- [READING PASSAGE]
Report to the Commissioner Milton Katselas - Michael Moriarty plays an idealistic white vice cop becomes caught in the middle of a dangerous case involving a murdered female undercover colleague and the drug dealer she was getting close to. Yaphet Kotto is terrific as Moriarty's cynical veteran partner trying to help him wise up before his naivete gets someone killed. All the storylines have been covered in cop dramas and thrillers since forever, but something in the alchemy of the subject matter and the time it was made abra-cadabra'd some genuine tragic magic with an all-timer of a climax. Ho-lee-shit. Susan Blakely, Tony King, Héctor Elizondo, Bob Balaban, Vic Tayback, William Devane and Richard Gere fill out an impressive cast.


The Brink's Job - William Friedkin - This is a shaggy-dog, dreamers/losers, comic take on the story of the 1950 Brink's heist with a cast to die for: Peter Falk, Peter Boyle, Warren Oates, Allan Garfield, Gena Rowlands and Paul Sorvino. The tone is warm and the touch is light and it goes down very easy - like a less-broad Logan Lucky. Between the cast, the steady hand behind the camera and the period setting it's crime comfort food that feels like it should be better remembered.

- [DATA FOR REVIEW]
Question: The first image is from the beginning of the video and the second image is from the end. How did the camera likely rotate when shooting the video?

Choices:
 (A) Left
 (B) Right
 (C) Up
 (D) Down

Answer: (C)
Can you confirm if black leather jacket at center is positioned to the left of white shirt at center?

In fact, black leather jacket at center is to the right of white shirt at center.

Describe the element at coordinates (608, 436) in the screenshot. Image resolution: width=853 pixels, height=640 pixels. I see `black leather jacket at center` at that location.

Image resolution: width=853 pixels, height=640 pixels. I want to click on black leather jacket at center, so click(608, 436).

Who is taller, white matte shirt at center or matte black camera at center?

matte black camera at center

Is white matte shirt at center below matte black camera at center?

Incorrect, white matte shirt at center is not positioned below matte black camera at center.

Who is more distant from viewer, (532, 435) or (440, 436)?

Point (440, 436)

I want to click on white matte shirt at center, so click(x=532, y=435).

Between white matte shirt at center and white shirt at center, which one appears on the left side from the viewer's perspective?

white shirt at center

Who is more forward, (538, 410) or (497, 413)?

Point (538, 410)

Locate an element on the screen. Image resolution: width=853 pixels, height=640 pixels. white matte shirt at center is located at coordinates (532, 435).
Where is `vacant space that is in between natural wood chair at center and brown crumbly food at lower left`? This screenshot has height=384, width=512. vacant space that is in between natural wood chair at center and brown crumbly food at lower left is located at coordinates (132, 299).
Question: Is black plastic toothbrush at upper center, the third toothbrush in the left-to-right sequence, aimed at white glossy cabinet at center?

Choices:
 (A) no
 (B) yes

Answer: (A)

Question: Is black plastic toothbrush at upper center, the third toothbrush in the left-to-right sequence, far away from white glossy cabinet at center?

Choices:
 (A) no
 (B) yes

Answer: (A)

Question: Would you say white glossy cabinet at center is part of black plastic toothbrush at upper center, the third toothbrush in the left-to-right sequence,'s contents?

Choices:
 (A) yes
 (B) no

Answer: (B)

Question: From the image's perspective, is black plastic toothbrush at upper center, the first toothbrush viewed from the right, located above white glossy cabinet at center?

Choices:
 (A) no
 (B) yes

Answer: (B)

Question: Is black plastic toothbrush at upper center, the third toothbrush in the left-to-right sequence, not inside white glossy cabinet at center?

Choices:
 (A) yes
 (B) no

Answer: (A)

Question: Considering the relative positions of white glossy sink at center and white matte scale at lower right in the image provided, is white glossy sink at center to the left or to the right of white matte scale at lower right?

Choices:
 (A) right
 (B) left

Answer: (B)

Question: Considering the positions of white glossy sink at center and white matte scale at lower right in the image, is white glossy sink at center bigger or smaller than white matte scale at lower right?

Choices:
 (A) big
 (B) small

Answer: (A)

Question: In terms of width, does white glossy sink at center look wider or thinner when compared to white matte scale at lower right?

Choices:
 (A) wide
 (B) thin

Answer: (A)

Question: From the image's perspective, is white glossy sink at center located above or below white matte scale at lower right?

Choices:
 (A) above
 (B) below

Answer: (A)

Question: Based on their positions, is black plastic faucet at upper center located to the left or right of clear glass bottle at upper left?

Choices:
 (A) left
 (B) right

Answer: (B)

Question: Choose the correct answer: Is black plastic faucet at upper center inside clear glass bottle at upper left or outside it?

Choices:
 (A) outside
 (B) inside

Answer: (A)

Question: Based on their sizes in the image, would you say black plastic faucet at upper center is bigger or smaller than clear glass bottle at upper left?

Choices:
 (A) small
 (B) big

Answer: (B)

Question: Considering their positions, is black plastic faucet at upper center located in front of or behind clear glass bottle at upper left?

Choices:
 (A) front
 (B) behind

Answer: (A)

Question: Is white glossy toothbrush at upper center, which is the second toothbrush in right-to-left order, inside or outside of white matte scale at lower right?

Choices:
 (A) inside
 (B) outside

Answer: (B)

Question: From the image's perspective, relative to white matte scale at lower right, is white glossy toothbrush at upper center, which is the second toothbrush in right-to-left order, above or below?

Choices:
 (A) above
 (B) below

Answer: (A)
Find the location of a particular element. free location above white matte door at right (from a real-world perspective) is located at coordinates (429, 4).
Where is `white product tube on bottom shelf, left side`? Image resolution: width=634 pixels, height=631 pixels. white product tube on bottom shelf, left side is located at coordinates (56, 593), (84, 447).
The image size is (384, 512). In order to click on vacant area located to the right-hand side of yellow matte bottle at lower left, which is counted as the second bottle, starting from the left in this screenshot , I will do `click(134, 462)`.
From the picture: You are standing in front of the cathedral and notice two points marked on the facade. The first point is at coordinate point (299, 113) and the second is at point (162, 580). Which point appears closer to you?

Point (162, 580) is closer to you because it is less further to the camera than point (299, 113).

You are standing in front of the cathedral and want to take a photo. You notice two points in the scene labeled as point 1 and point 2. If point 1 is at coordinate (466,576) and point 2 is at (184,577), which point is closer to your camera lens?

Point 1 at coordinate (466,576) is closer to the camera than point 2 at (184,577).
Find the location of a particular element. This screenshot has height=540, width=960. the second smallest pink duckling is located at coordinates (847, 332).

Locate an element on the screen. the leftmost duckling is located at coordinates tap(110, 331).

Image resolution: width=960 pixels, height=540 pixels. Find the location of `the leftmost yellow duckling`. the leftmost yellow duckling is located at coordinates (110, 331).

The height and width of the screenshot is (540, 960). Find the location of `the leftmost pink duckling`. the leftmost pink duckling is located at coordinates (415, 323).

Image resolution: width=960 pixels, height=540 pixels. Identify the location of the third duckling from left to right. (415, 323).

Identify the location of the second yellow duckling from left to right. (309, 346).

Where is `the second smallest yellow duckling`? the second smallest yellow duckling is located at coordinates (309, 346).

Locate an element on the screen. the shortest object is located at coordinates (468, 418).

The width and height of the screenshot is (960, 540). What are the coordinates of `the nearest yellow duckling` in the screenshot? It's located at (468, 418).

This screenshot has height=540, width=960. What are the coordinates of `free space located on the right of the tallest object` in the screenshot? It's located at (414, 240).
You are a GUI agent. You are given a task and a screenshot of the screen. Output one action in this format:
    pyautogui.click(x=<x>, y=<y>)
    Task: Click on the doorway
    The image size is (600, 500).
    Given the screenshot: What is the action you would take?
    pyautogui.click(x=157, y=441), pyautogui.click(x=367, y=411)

- [TO DO]
a) In one to three sentences, explain what the film reviews give as the reason The Brink's Job comes across as crime comfort food.
b) Continue the film reviews from their final sentence onward.
The material after the film reviews is separate from them.

- [ANSWERS FOR THE EXERCISE]
a) The reviews credit the combination of its cast, the steady hand behind the camera and its period setting. Together these make it feel like crime comfort food that seems as if it should be better remembered.

b)
1980s

Dead End Drive-In - Brian Trenchard-Smith - One I absolutely would recommend for everybody. First, it's a fucking amazing concept - punks and undesirables corralled in a purgatorial drive-in movie theater. They can't leave, but most don't even notice, let alone mind. They're kinda content to watch action movies (BT-S's The Man From Hong Kong and Turkey Shoot are both featured), have sex in their cars and get coupons for the concession stand. It's a great metaphor for malcontents of the Reagan-eighties distracted by MTV and shopping malls, but mostly it's a whole lotta fun.

Golgo 13: The ProfessionalOsamu Dezaki - The first anime feature I've ever enjoyed. It's so stylish it's easy to see where folks from Michael Mann to John Woo and Christopher Nolan found inspiration for their visual storytelling. Based on the popular Manga, it's only one of several film and television adaptations including two 1970s live-action turns from Ken Takakura and Sonny Chiba. I watched a few and 1983's The Professional stands high above all of them.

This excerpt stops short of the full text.